Shortly before his death in 2015, Beau Biden announced his intent to run for governor of Delaware. There can be little doubt that his exaggerated exploits during Operation Iraqi Freedom would have factored prominently in his campaign. After Beau’s death, Joe Biden built on the legend he had created about Beau’s life and accomplishments as the centerpiece to a memoir entitled ‘Promise Me, Dad’, based upon a conversation between Joe and Beau that may or may not have occurred, given Joe Biden’s track record of imagined encounters.

This is the crux of the problem with Joe Biden’s Beau complex. Unable to find solace in the simple fact that his son volunteered to serve honorably in a war zone when so many other Americans did not, Joe Biden felt the need to create in Beau what he himself lacked – a persona of larger-than-life military-style leadership and courage. Biden is famous for padding his own resume. But for veterans and active duty servicemembers alike, the exaggeration of Beau Biden’s military accomplishments is a slap in the face for those who did put it all on the line in a capacity other than being the coddled son of a sitting vice president.

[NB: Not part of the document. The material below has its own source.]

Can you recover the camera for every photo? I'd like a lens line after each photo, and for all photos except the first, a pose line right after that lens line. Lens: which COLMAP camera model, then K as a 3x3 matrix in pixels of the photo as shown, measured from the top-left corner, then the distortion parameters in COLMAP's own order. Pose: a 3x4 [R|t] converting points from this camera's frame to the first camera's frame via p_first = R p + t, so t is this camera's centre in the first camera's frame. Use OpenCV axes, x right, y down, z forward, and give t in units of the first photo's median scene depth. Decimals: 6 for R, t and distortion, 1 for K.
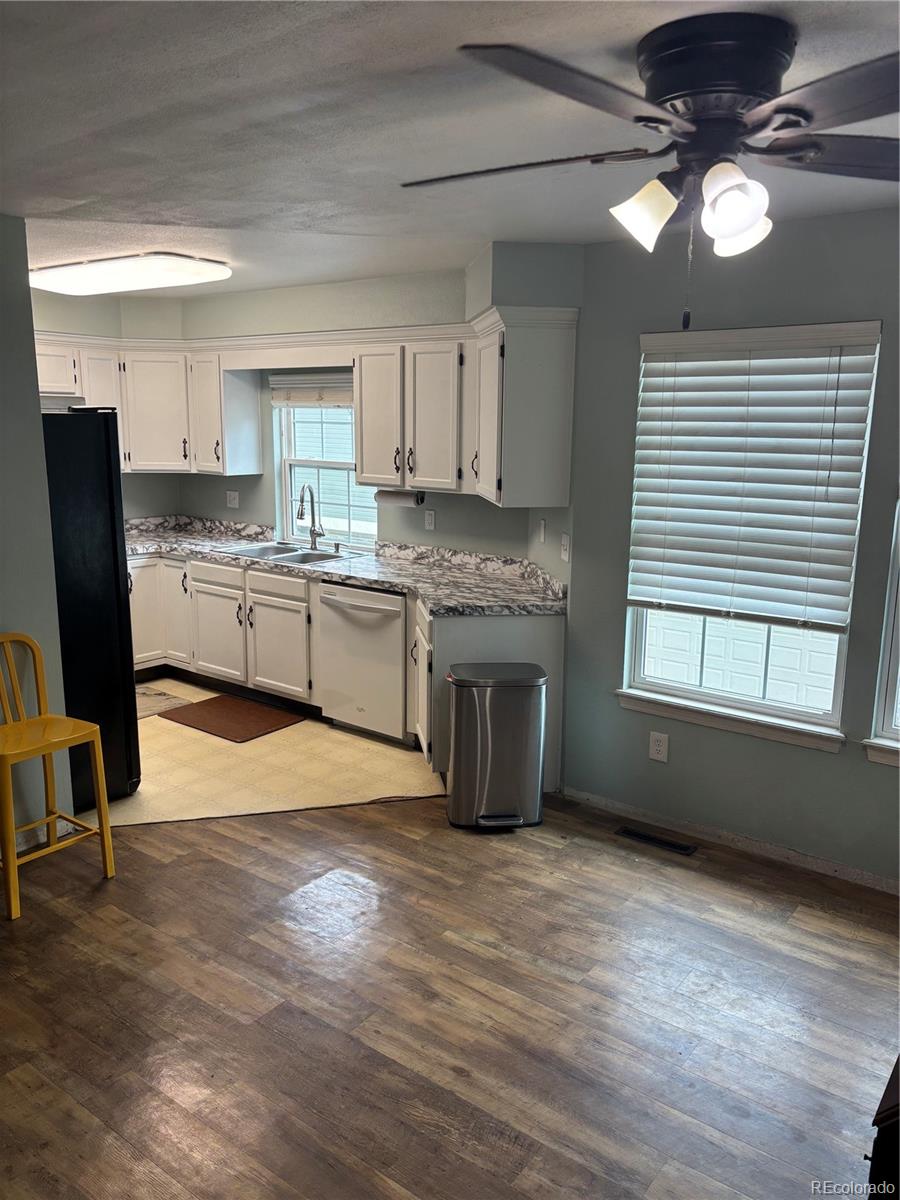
lens RADIAL K [[901.5, 0, 458.1], [0, 901.5, 604.1], [0, 0, 1]] dist [0.041282, -0.041427]
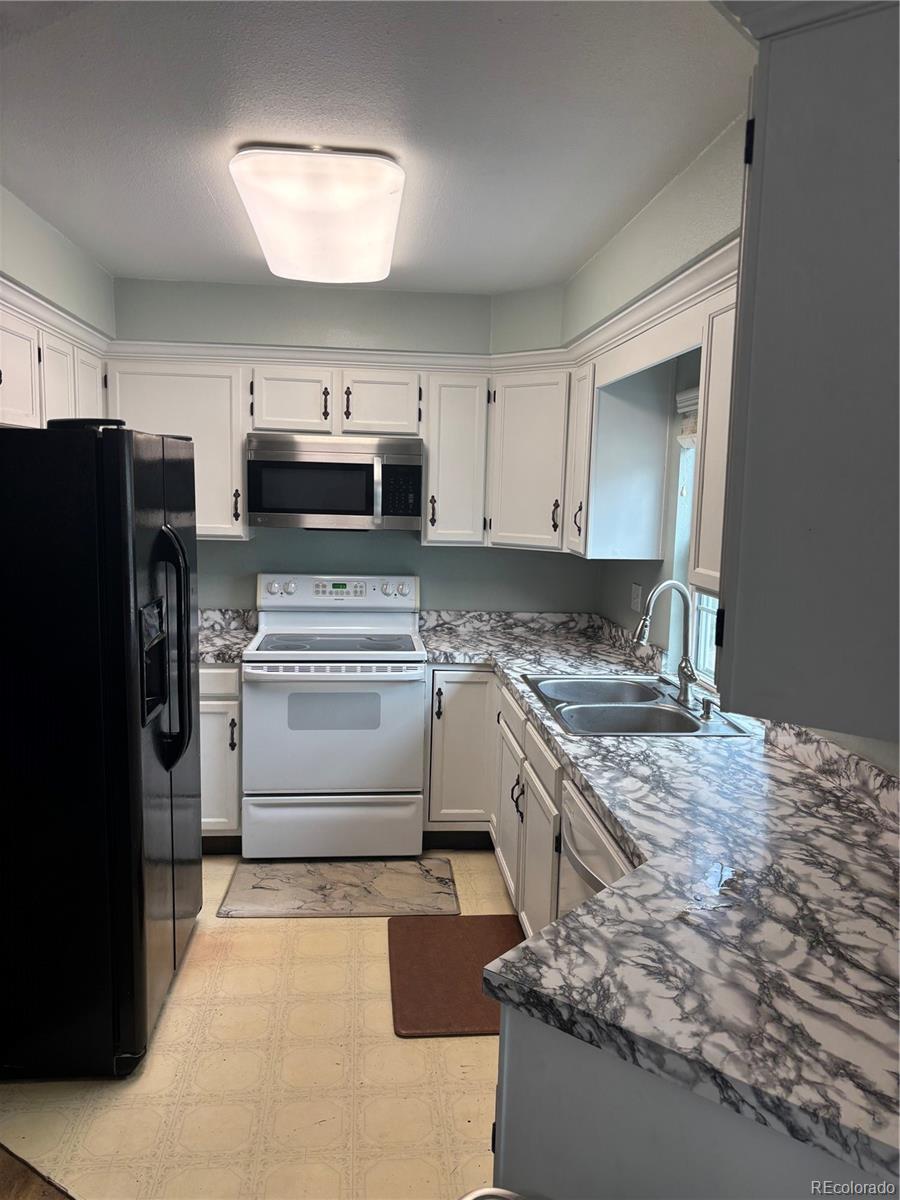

For those servicemen and women who stepped up to the line in a combatant capacity and met the enemy head-on, often paying the price with life and limb, to have a president burnish his own credentials on the strength of the pumped-up legacy of his deceased son goes beyond pathetic; it is insulting. The same holds for the families and friends of the fallen. As commander-in-chief, Joe Biden has a duty to honor those who fell carrying out orders he issued, and not use their sacrifice as another opportunity to promote the manufactured legend of a long-departed son.